→ WORK TO BE COMPLETED:
Go through the listing below and show each line that has the word "function".

→ AVAILABLE RECORDS:
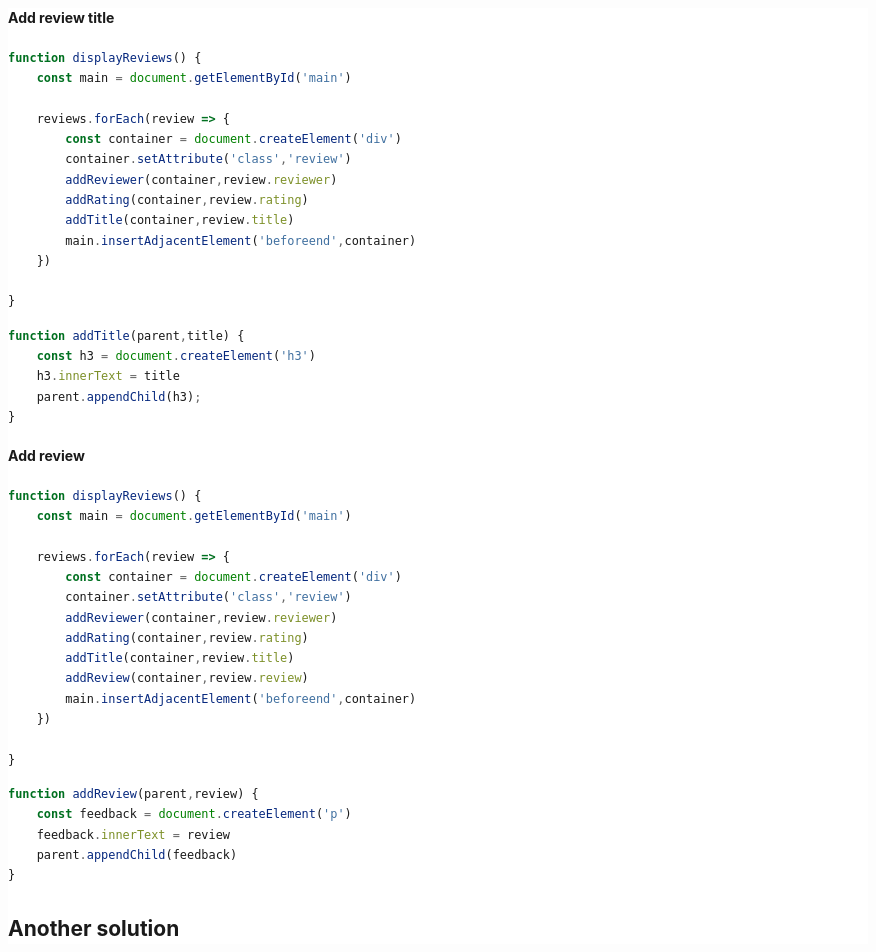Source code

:#### Add review title

```javascript
function displayReviews() {
    const main = document.getElementById('main')

    reviews.forEach(review => {
        const container = document.createElement('div')
        container.setAttribute('class','review')
        addReviewer(container,review.reviewer)
        addRating(container,review.rating)
        addTitle(container,review.title)
        main.insertAdjacentElement('beforeend',container)
    })

}
```

```javascript
function addTitle(parent,title) {
    const h3 = document.createElement('h3')
    h3.innerText = title
    parent.appendChild(h3);
}
```

#### Add review

```javascript
function displayReviews() {
    const main = document.getElementById('main')

    reviews.forEach(review => {
        const container = document.createElement('div')
        container.setAttribute('class','review')
        addReviewer(container,review.reviewer)
        addRating(container,review.rating)
        addTitle(container,review.title)
        addReview(container,review.review)
        main.insertAdjacentElement('beforeend',container)
    })

}
```

```javascript
function addReview(parent,review) {
    const feedback = document.createElement('p')
    feedback.innerText = review
    parent.appendChild(feedback)
}
```

## Another solution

→ ANSWER TO THIS EXERCISE:
function displayReviews() {
function addTitle(parent,title) {
function displayReviews() {
function addReview(parent,review) {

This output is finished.